[Electronics engineering source data]
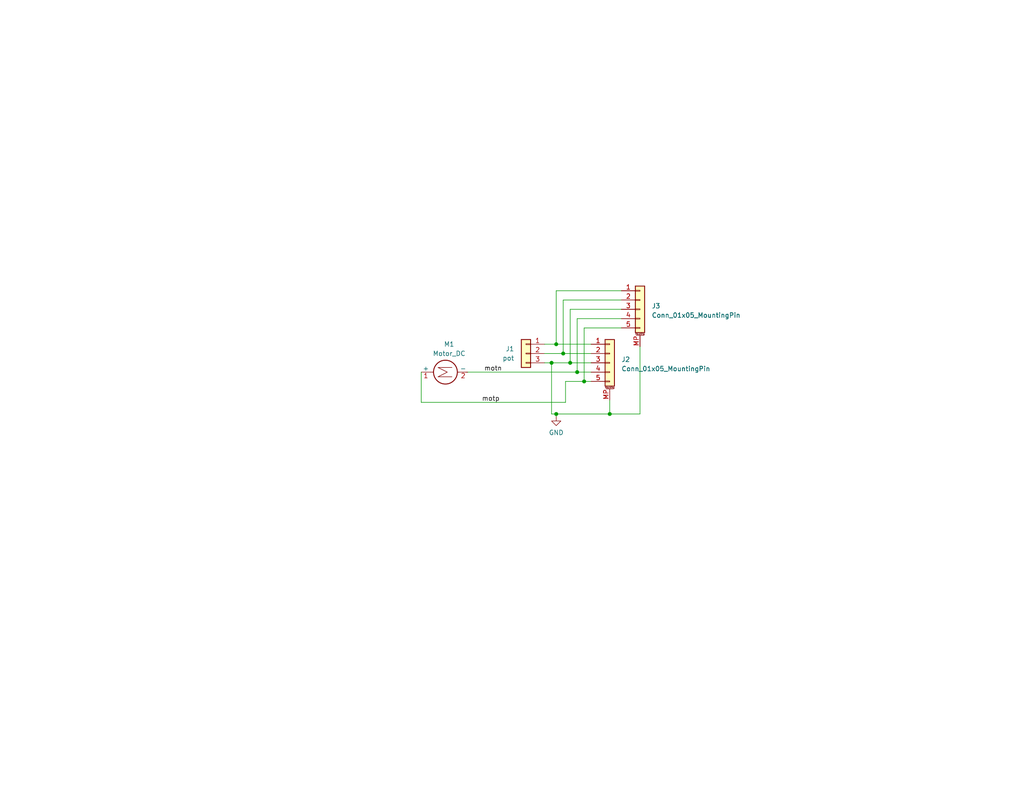
<source format=kicad_sch>
(kicad_sch (version 20230121) (generator eeschema)

  (uuid e251905f-09d3-4b82-b4ef-bdd184ccc61f)

  (paper "USLetter")

  

  (junction (at 157.48 101.6) (diameter 0) (color 0 0 0 0)
    (uuid 235e4a20-a403-43dd-ab57-2d29e8de54f1)
  )
  (junction (at 151.765 113.03) (diameter 0) (color 0 0 0 0)
    (uuid 4fa34bd6-7a77-4b1d-b015-9deb914aacdd)
  )
  (junction (at 155.575 99.06) (diameter 0) (color 0 0 0 0)
    (uuid 6173961f-c9a4-45c8-bc53-216f7a3fc1a6)
  )
  (junction (at 153.67 96.52) (diameter 0) (color 0 0 0 0)
    (uuid 7ec2ad02-d017-43b4-b966-5a549f9c1b6a)
  )
  (junction (at 166.37 113.03) (diameter 0) (color 0 0 0 0)
    (uuid 929f7dd2-8907-456e-954f-fbcf84ac6080)
  )
  (junction (at 150.495 99.06) (diameter 0) (color 0 0 0 0)
    (uuid a44e4205-22ae-4396-bd6a-62b853c898bc)
  )
  (junction (at 151.765 93.98) (diameter 0) (color 0 0 0 0)
    (uuid b524735d-21c9-4662-8faf-c63cc5874879)
  )
  (junction (at 159.385 104.14) (diameter 0) (color 0 0 0 0)
    (uuid f8cb0fc1-2463-4d85-9c26-34ed3fc87210)
  )

  (wire (pts (xy 153.67 81.915) (xy 153.67 96.52))
    (stroke (width 0) (type default))
    (uuid 00979371-0646-4925-9e32-25e40696979e)
  )
  (wire (pts (xy 148.59 93.98) (xy 151.765 93.98))
    (stroke (width 0) (type default))
    (uuid 010670da-ec89-4075-9fa3-1d624b112bf1)
  )
  (wire (pts (xy 150.495 99.06) (xy 150.495 113.03))
    (stroke (width 0) (type default))
    (uuid 07ae391b-f89d-4fdb-9554-0f6459dbd591)
  )
  (wire (pts (xy 169.545 89.535) (xy 159.385 89.535))
    (stroke (width 0) (type default))
    (uuid 21eba820-ae8a-4d22-a8b9-047ffa75b378)
  )
  (wire (pts (xy 150.495 113.03) (xy 151.765 113.03))
    (stroke (width 0) (type default))
    (uuid 24f3db2c-e976-464c-8968-5aa167ff7e97)
  )
  (wire (pts (xy 155.575 99.06) (xy 161.29 99.06))
    (stroke (width 0) (type default))
    (uuid 2961d49c-e534-4faa-8783-03cdfed545d2)
  )
  (wire (pts (xy 169.545 86.995) (xy 157.48 86.995))
    (stroke (width 0) (type default))
    (uuid 2b81632f-4603-4e73-928a-bfafa23c7e86)
  )
  (wire (pts (xy 153.67 96.52) (xy 161.29 96.52))
    (stroke (width 0) (type default))
    (uuid 350691cc-c676-405c-ab62-8a52178d00fc)
  )
  (wire (pts (xy 174.625 94.615) (xy 174.625 113.03))
    (stroke (width 0) (type default))
    (uuid 491be1d3-61d5-4979-a82e-2086b8646d5d)
  )
  (wire (pts (xy 151.765 113.03) (xy 166.37 113.03))
    (stroke (width 0) (type default))
    (uuid 6116422d-b998-4e55-a9b0-58a692076f80)
  )
  (wire (pts (xy 169.545 79.375) (xy 151.765 79.375))
    (stroke (width 0) (type default))
    (uuid 6f9bdec9-b5a5-45b8-a362-996e5c607700)
  )
  (wire (pts (xy 151.765 93.98) (xy 161.29 93.98))
    (stroke (width 0) (type default))
    (uuid 710ea45b-4214-4c38-a3ff-4a34f3ade5b3)
  )
  (wire (pts (xy 159.385 104.14) (xy 154.305 104.14))
    (stroke (width 0) (type default))
    (uuid 73fb94e8-63da-4b1c-b65e-d34282893909)
  )
  (wire (pts (xy 166.37 113.03) (xy 166.37 109.22))
    (stroke (width 0) (type default))
    (uuid 7a6743c2-f945-434f-b801-c1640904e411)
  )
  (wire (pts (xy 148.59 99.06) (xy 150.495 99.06))
    (stroke (width 0) (type default))
    (uuid 7d4f8fbe-4ce5-46c6-bab4-cde1edc55c4b)
  )
  (wire (pts (xy 157.48 86.995) (xy 157.48 101.6))
    (stroke (width 0) (type default))
    (uuid 892d3cea-068b-4878-a1f6-bc7668c12bbb)
  )
  (wire (pts (xy 166.37 113.03) (xy 174.625 113.03))
    (stroke (width 0) (type default))
    (uuid 8a7d0e98-cf1f-49d0-86c4-305d54dc189b)
  )
  (wire (pts (xy 155.575 84.455) (xy 155.575 99.06))
    (stroke (width 0) (type default))
    (uuid 8d23e971-fb4c-458a-aacd-8c5130e1c22b)
  )
  (wire (pts (xy 114.935 109.855) (xy 114.935 101.6))
    (stroke (width 0) (type default))
    (uuid 9513eba8-d027-4b2a-b0cd-3f7401164640)
  )
  (wire (pts (xy 150.495 99.06) (xy 155.575 99.06))
    (stroke (width 0) (type default))
    (uuid 9d738f71-99e3-4d1e-b3e7-7506a681e573)
  )
  (wire (pts (xy 159.385 104.14) (xy 161.29 104.14))
    (stroke (width 0) (type default))
    (uuid a963c92e-cb55-4404-b103-eb22b67f5d87)
  )
  (wire (pts (xy 127.635 101.6) (xy 157.48 101.6))
    (stroke (width 0) (type default))
    (uuid b82c94c3-7a0e-49a6-aa7d-da879aad6b56)
  )
  (wire (pts (xy 148.59 96.52) (xy 153.67 96.52))
    (stroke (width 0) (type default))
    (uuid b900cce6-0f15-4c57-9de2-246beefcc853)
  )
  (wire (pts (xy 159.385 89.535) (xy 159.385 104.14))
    (stroke (width 0) (type default))
    (uuid bbc50c1d-04ee-43dd-9244-4e9be266201e)
  )
  (wire (pts (xy 169.545 84.455) (xy 155.575 84.455))
    (stroke (width 0) (type default))
    (uuid cbd52413-8fba-4c32-a75a-c7e61e0f6edf)
  )
  (wire (pts (xy 169.545 81.915) (xy 153.67 81.915))
    (stroke (width 0) (type default))
    (uuid d06dbbe6-15cc-451d-bf38-5dc0fb22f897)
  )
  (wire (pts (xy 114.935 109.855) (xy 154.305 109.855))
    (stroke (width 0) (type default))
    (uuid d683d7c5-b707-4777-ae19-c8b84d79d5de)
  )
  (wire (pts (xy 154.305 104.14) (xy 154.305 109.855))
    (stroke (width 0) (type default))
    (uuid dd7052b6-6781-40da-8846-e3ba8c8c3436)
  )
  (wire (pts (xy 151.765 113.03) (xy 151.765 113.665))
    (stroke (width 0) (type default))
    (uuid e9d7a568-e8a3-4705-bee3-1dcbf4194cb0)
  )
  (wire (pts (xy 151.765 79.375) (xy 151.765 93.98))
    (stroke (width 0) (type default))
    (uuid f820452e-16a4-4f44-814e-ac3e503fd563)
  )
  (wire (pts (xy 157.48 101.6) (xy 161.29 101.6))
    (stroke (width 0) (type default))
    (uuid f89b08e5-c2f5-4f6c-95db-0d6187bd5a9f)
  )

  (label "motn" (at 132.08 101.6 0) (fields_autoplaced)
    (effects (font (size 1.27 1.27)) (justify left bottom))
    (uuid 42aea66a-2314-4977-af9f-de9bb211e038)
  )
  (label "motp" (at 131.445 109.855 0) (fields_autoplaced)
    (effects (font (size 1.27 1.27)) (justify left bottom))
    (uuid 8b855640-173d-4ddc-a0d7-b0fea8f14624)
  )

  (symbol (lib_id "Connector_Generic_MountingPin:Conn_01x05_MountingPin") (at 166.37 99.06 0) (unit 1)
    (in_bom yes) (on_board yes) (dnp no) (fields_autoplaced)
    (uuid 44204a53-cc26-4598-9417-70eca765f80c)
    (property "Reference" "J2" (at 169.545 98.1456 0)
      (effects (font (size 1.27 1.27)) (justify left))
    )
    (property "Value" "Conn_01x05_MountingPin" (at 169.545 100.6856 0)
      (effects (font (size 1.27 1.27)) (justify left))
    )
    (property "Footprint" "Connector_JST:JST_SH_BM05B-SRSS-TB_1x05-1MP_P1.00mm_Vertical" (at 166.37 99.06 0)
      (effects (font (size 1.27 1.27)) hide)
    )
    (property "Datasheet" "~" (at 166.37 99.06 0)
      (effects (font (size 1.27 1.27)) hide)
    )
    (pin "5" (uuid 4098d049-ca74-4bf0-a3c3-7d802428a8b0))
    (pin "3" (uuid 21e1027b-7fd2-47a8-914d-d8671b29c7b2))
    (pin "2" (uuid a4398b83-0d10-426a-a17c-bd2d1fe798dd))
    (pin "1" (uuid 4cd3d928-f0c9-452f-8223-50c222860fe7))
    (pin "MP" (uuid 81d60649-383d-421a-be25-172b041f9afb))
    (pin "4" (uuid 55e6d55e-aca5-401c-8c39-430e13cdb06d))
    (instances
      (project "sg90-breakout"
        (path "/e251905f-09d3-4b82-b4ef-bdd184ccc61f"
          (reference "J2") (unit 1)
        )
      )
    )
  )

  (symbol (lib_id "Connector_Generic:Conn_01x03") (at 143.51 96.52 0) (mirror y) (unit 1)
    (in_bom yes) (on_board yes) (dnp no)
    (uuid 847536d8-b8be-486b-8f97-180181d42029)
    (property "Reference" "J1" (at 140.335 95.25 0)
      (effects (font (size 1.27 1.27)) (justify left))
    )
    (property "Value" "pot" (at 140.335 97.79 0)
      (effects (font (size 1.27 1.27)) (justify left))
    )
    (property "Footprint" "Connector_PinHeader_2.54mm:PinHeader_1x03_P2.54mm_Vertical" (at 143.51 96.52 0)
      (effects (font (size 1.27 1.27)) hide)
    )
    (property "Datasheet" "~" (at 143.51 96.52 0)
      (effects (font (size 1.27 1.27)) hide)
    )
    (pin "2" (uuid ff556cc7-3470-4338-9378-4a50b4ceccb7))
    (pin "3" (uuid 59633f39-97b5-4fce-857b-a9efadf8c5f9))
    (pin "1" (uuid 4424887c-e183-4aa1-b053-52d235394b03))
    (instances
      (project "sg90-breakout"
        (path "/e251905f-09d3-4b82-b4ef-bdd184ccc61f"
          (reference "J1") (unit 1)
        )
      )
    )
  )

  (symbol (lib_id "power:GND") (at 151.765 113.665 0) (unit 1)
    (in_bom yes) (on_board yes) (dnp no) (fields_autoplaced)
    (uuid 962d031c-063e-4e39-bee4-0b2844b7bc42)
    (property "Reference" "#PWR01" (at 151.765 120.015 0)
      (effects (font (size 1.27 1.27)) hide)
    )
    (property "Value" "GND" (at 151.765 118.11 0)
      (effects (font (size 1.27 1.27)))
    )
    (property "Footprint" "" (at 151.765 113.665 0)
      (effects (font (size 1.27 1.27)) hide)
    )
    (property "Datasheet" "" (at 151.765 113.665 0)
      (effects (font (size 1.27 1.27)) hide)
    )
    (pin "1" (uuid 5ab67e2e-59fa-49c3-a115-dc6e6a032de1))
    (instances
      (project "sg90-breakout"
        (path "/e251905f-09d3-4b82-b4ef-bdd184ccc61f"
          (reference "#PWR01") (unit 1)
        )
      )
    )
  )

  (symbol (lib_id "Motor:Motor_DC") (at 120.015 101.6 90) (unit 1)
    (in_bom yes) (on_board yes) (dnp no) (fields_autoplaced)
    (uuid b83df5e3-9c66-4710-b462-4aa4b8b3c721)
    (property "Reference" "M1" (at 122.555 93.98 90)
      (effects (font (size 1.27 1.27)))
    )
    (property "Value" "Motor_DC" (at 122.555 96.52 90)
      (effects (font (size 1.27 1.27)))
    )
    (property "Footprint" "sg90:sg90_motor" (at 122.301 101.6 0)
      (effects (font (size 1.27 1.27)) hide)
    )
    (property "Datasheet" "~" (at 122.301 101.6 0)
      (effects (font (size 1.27 1.27)) hide)
    )
    (pin "2" (uuid f77497e0-94f8-4146-baae-8997c9665afd))
    (pin "1" (uuid 30edc4f9-3eb5-48fa-852c-9b6ff5d6ce58))
    (instances
      (project "sg90-breakout"
        (path "/e251905f-09d3-4b82-b4ef-bdd184ccc61f"
          (reference "M1") (unit 1)
        )
      )
    )
  )

  (symbol (lib_id "Connector_Generic_MountingPin:Conn_01x05_MountingPin") (at 174.625 84.455 0) (unit 1)
    (in_bom yes) (on_board yes) (dnp no) (fields_autoplaced)
    (uuid fbfe44a6-7b02-4e69-a723-414b21297d19)
    (property "Reference" "J3" (at 177.8 83.5406 0)
      (effects (font (size 1.27 1.27)) (justify left))
    )
    (property "Value" "Conn_01x05_MountingPin" (at 177.8 86.0806 0)
      (effects (font (size 1.27 1.27)) (justify left))
    )
    (property "Footprint" "Connector_JST:JST_SH_SM05B-SRSS-TB_1x05-1MP_P1.00mm_Horizontal" (at 174.625 84.455 0)
      (effects (font (size 1.27 1.27)) hide)
    )
    (property "Datasheet" "~" (at 174.625 84.455 0)
      (effects (font (size 1.27 1.27)) hide)
    )
    (pin "5" (uuid 7ddae6e5-17ba-433f-8d07-4fe217056a4f))
    (pin "3" (uuid d6cf4f6f-89a8-48d5-ba16-dd26cdc35852))
    (pin "2" (uuid 70617465-6177-4a0d-8e41-2469e6ee53e0))
    (pin "1" (uuid 6974b2df-bc17-4c5c-95ba-125d6946376b))
    (pin "MP" (uuid 1468cbda-67f1-4266-8802-2d327e265046))
    (pin "4" (uuid 57dfdda7-7fe1-417a-9a73-c4ef51120ba6))
    (instances
      (project "sg90-breakout"
        (path "/e251905f-09d3-4b82-b4ef-bdd184ccc61f"
          (reference "J3") (unit 1)
        )
      )
    )
  )

  (sheet_instances
    (path "/" (page "1"))
  )
)

</source>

[Work order]: Leaving every picture behind, retype the entries above exactly, from the first line through the line with "(junction (at 153.67", and stop there.

[Exercise output]:
<source format=kicad_sch>
(kicad_sch (version 20230121) (generator eeschema)

  (uuid e251905f-09d3-4b82-b4ef-bdd184ccc61f)

  (paper "USLetter")

  

  (junction (at 157.48 101.6) (diameter 0) (color 0 0 0 0)
    (uuid 235e4a20-a403-43dd-ab57-2d29e8de54f1)
  )
  (junction (at 151.765 113.03) (diameter 0) (color 0 0 0 0)
    (uuid 4fa34bd6-7a77-4b1d-b015-9deb914aacdd)
  )
  (junction (at 155.575 99.06) (diameter 0) (color 0 0 0 0)
    (uuid 6173961f-c9a4-45c8-bc53-216f7a3fc1a6)
  )
  (junction (at 153.67 96.52) (diameter 0) (color 0 0 0 0)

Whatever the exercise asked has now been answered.